“Arms” in VR and eye convergence

Earlier this year in January, together with my friends we were watching a live streamed organised by Nintendo where they announced their new console – Switch. They revealed one title that really caught my eye, that is Arms.


When we saw this trailer the first thing we thought about was that it has to have a great feeling in VR! To have this Inspector-Gadget-like extendable arms, trying to hit something at the distance by using your joycons. The part I was mostly interested was extendable arm itself. I did something similar about 2 years ago when I was working on Dr. Panda Space. Main scene of Space game served as a hub for several locations. Player used a spaceship to travel between different planets that represent mini-games. There is one particular part of the hub that was heavily inspired by this scene from Star Wars movie:


We added a planet with a worm. When you fly close enough, the worm will go out of its cave and start to follow your ship by extending its body. When the worm will hit your spaceship with its head, it will push you away. Since we were targeting small children with this game, our style was much more cute and the hit was not punishing the player, it was just adding more fun!

Recently I bought a Nintendo Switch and after completing Zelda (almost 100%) I can’t wait to play new Mario Kart and of course Arms! Unfortunately I didn’t have a chance to try any of them yet. Nintendo somehow avoids marketing their products in the part of the world I live at right now…
I took some time on Saturday evening to see how Arms mechanics would work in VR. But again, I haven’t tried the real game yet!

To do this small project I used Unity 5.5 and HTC Vive as my VR headset.
Here is my result!

Extendable Arms


In real life, when you try to punch a bag (or a person – hahaha) you probably clench your fists. That’s why I connected extending action to grip button on the Vive controller.

In front of player’s camera I placed a dummy. Rules are very simple. When you press the grip button on either controller, punching glove will start to move forward. Current forward rotation is set by rotation of controller. If you release the grip button, arm will reach maximum length or you happen to hit a dummy, then the glove will come back following the same path.


Because my time was very limited, I tried to use the easiest approach that’s possible. Unity has this awesome Line Renderer component (name is quite self-explanatory). It renders a line with a specified material that goes through a number of points either in local or world space. This component was a perfect candidate for a Saturday one-man gamejam. I decided to use few assets from the Unity Asset Store like boxing gloves, dummy and a skybox.


Coding part of this project is minimal. We have just three classes:

  1. Glove.cs
    The only purpose of this class is to check if glove hit a dummy. If it did, OnHit event will be triggered.
  2. Arm.cs
    This is where I put all the logic. Arm has 3 states: Idle, Following and CommingBack. It contains a list of points that line is going through. When Arm enters the Following state it will move forward together with a forward vector of our controller’s orientation. During the CommingBack state it will use this list as a lookup where it should go. I decided to create a new point on the line only if the angle between last two points is bigger than a minAngleToAddLinePoint.
  3. Dummy.cs
    After glove hits it, it will play a wiggle animation.


Distance to Dummy

During a short test I discovered that it’s really hard to judge how far away the dummy actually is. Scene is very empty, so there are no visual cues that can help the player. Bringing dummy a little bit closer increased my hitting accuracy a lot! It’s quite obvious, isn’t it? You have something closer to you, so it’s easier to hit it, right?

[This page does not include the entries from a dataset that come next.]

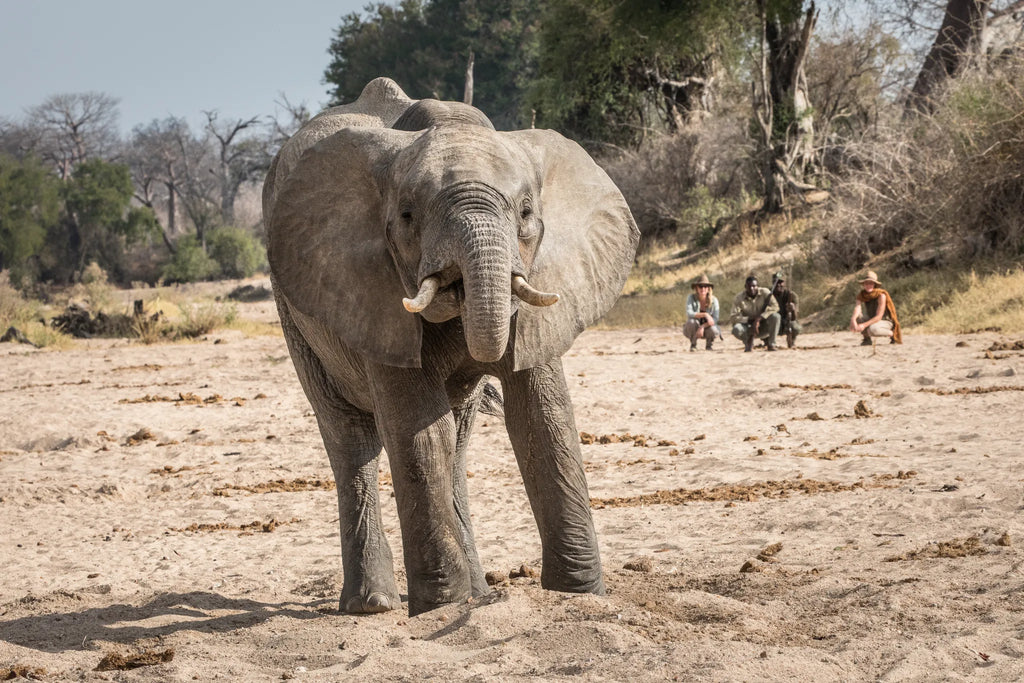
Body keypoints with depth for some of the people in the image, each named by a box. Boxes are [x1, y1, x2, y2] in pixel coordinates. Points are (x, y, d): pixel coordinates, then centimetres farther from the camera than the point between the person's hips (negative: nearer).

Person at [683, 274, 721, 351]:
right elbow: (689, 314, -30)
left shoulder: (714, 300, -13)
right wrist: (705, 315, -42)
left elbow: (715, 319, -18)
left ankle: (708, 345, 2)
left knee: (713, 330, -33)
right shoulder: (691, 298, -16)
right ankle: (693, 345, -9)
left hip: (707, 328, 1)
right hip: (693, 330, -1)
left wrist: (702, 327, -33)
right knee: (691, 321, -34)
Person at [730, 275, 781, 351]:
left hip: (764, 327, 0)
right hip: (749, 328, 0)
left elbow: (775, 306, -22)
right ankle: (748, 343, 2)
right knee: (736, 329, -33)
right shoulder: (739, 298, -10)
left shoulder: (765, 292, -9)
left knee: (776, 316, -30)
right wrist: (751, 319, -26)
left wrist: (759, 318, -31)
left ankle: (771, 344, -14)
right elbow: (732, 318, -15)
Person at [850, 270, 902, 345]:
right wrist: (853, 320, -47)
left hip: (886, 321, -6)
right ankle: (867, 339, -3)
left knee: (872, 330, -38)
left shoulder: (881, 295, -23)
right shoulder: (861, 295, -8)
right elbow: (857, 308, -25)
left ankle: (893, 334, -9)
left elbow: (879, 316, -25)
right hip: (872, 320, 6)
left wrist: (864, 325, -36)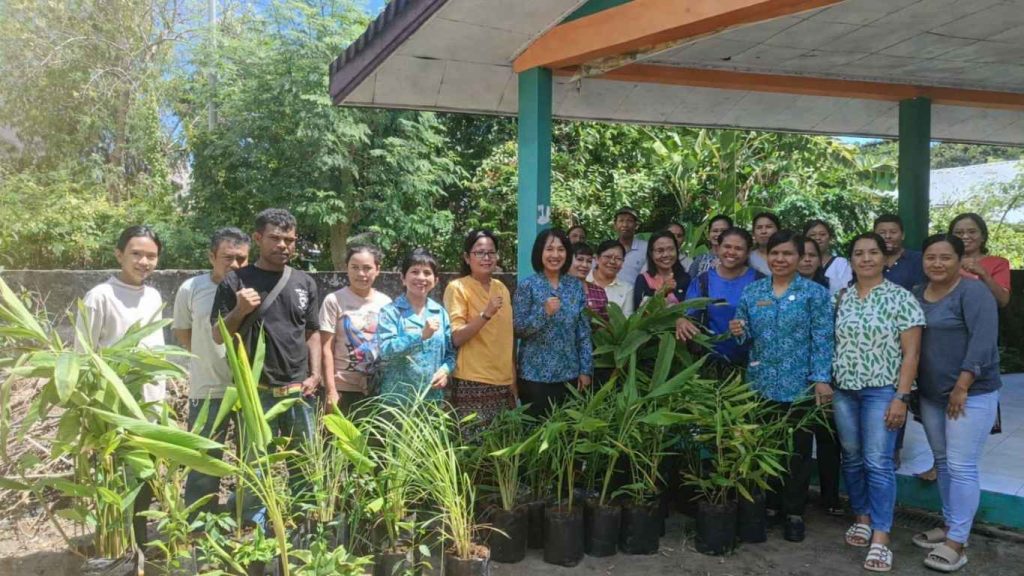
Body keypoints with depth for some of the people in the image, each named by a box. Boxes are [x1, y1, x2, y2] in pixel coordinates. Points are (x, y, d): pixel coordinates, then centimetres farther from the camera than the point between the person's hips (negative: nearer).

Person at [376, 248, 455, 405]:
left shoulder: (440, 313, 8)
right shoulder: (390, 311, -4)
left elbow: (451, 352, 11)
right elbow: (385, 350, -17)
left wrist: (445, 370, -9)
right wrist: (421, 336, -24)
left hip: (432, 398, 4)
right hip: (397, 398, -4)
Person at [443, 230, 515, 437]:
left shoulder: (502, 288, 11)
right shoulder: (457, 287, -6)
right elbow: (456, 338, -13)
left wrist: (514, 377, 16)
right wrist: (486, 314, -24)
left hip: (504, 382, 6)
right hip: (473, 383, -5)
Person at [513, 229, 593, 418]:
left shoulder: (576, 286, 4)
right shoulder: (528, 285, -7)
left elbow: (584, 332, 6)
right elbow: (517, 329, -9)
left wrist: (586, 370, 2)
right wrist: (544, 312, -23)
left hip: (569, 374, 4)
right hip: (535, 375, -3)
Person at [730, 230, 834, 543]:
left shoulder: (815, 293, -3)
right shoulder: (752, 292, 6)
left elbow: (822, 340, -7)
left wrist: (821, 379, -15)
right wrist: (739, 332, -11)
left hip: (800, 385, -3)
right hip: (761, 383, 3)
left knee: (798, 450, 7)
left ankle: (794, 512, 20)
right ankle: (769, 503, 26)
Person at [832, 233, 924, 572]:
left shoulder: (900, 298, -6)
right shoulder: (842, 297, 7)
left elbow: (911, 352, -8)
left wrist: (902, 397, -14)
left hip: (882, 391, -4)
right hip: (844, 390, 5)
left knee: (879, 463, -6)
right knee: (852, 458, 11)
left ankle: (881, 538, -1)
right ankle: (862, 518, 27)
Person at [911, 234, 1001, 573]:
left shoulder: (973, 291, -11)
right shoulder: (917, 295, 9)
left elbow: (983, 342, -18)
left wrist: (962, 387, -20)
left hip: (971, 394, -7)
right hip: (930, 395, 7)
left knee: (961, 467, -4)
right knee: (942, 463, 15)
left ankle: (957, 543, 3)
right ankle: (950, 526, 28)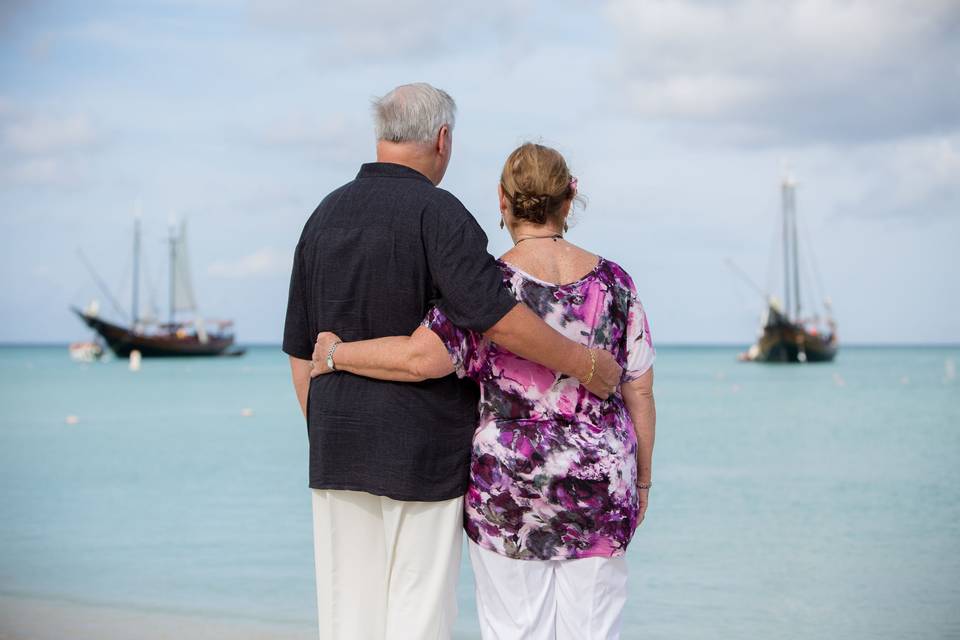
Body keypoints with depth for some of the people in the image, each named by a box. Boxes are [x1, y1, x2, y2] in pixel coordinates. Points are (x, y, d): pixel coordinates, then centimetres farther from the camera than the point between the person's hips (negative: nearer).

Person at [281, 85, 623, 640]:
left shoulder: (326, 215, 9)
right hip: (424, 448, -6)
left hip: (339, 446, 6)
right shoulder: (437, 213, -12)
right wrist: (582, 363, -11)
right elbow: (497, 318, -23)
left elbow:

I don’t like to leave my questions without answers, that’s why I will try to explain what’s going on here.
There are two binocular cues that contribute to it: stereopsis and convergence. We (and other animals) experience them because we have two eyes placed few centimeters from each other. When the image projected onto each retina has slightly different angle we call it stereopsis or retinal (binocular) disparity. Convergence is even more interesting. Extraocular muscles (the ones that control movement of your eyeball) will stretch as the eyeballs converge.

To illustrate and better understand the topic I created a simple demo scene that is included in the project (name: Convergenece). It allows you to see different angles of an eyeball depending on a distance to a target:



I checked some values of this angle for interpupillary distance of 6.4 cm (distance between the centre of pupils of each eyeball). You can run it yourself and experiment with different distance. I did tests for some common values that I believe are possible in real life. You can see them on a chart below. Please note that a logarithmic scale was applied:


For distance to target of only 5 cm resulted in around 57.38°. For 10 cm it’s already ~86.34°, 50 cm ~ 86.34°; 1 m ~ 88.12°, 5 m ~89.63° and 10 m ~89.82°.
It means that whether a target we are looking at is 10 meters away from us or at infinity, the difference is only about 0.18°. This means that the effect of convergence will be neglectable for the objects further than 10 meters away and will be the strongest within your close proximity.


Project Files

Please feel free to check out or fork my GitHub repo. Because I used art assets from the Asset Store, they are replaced with placeholders.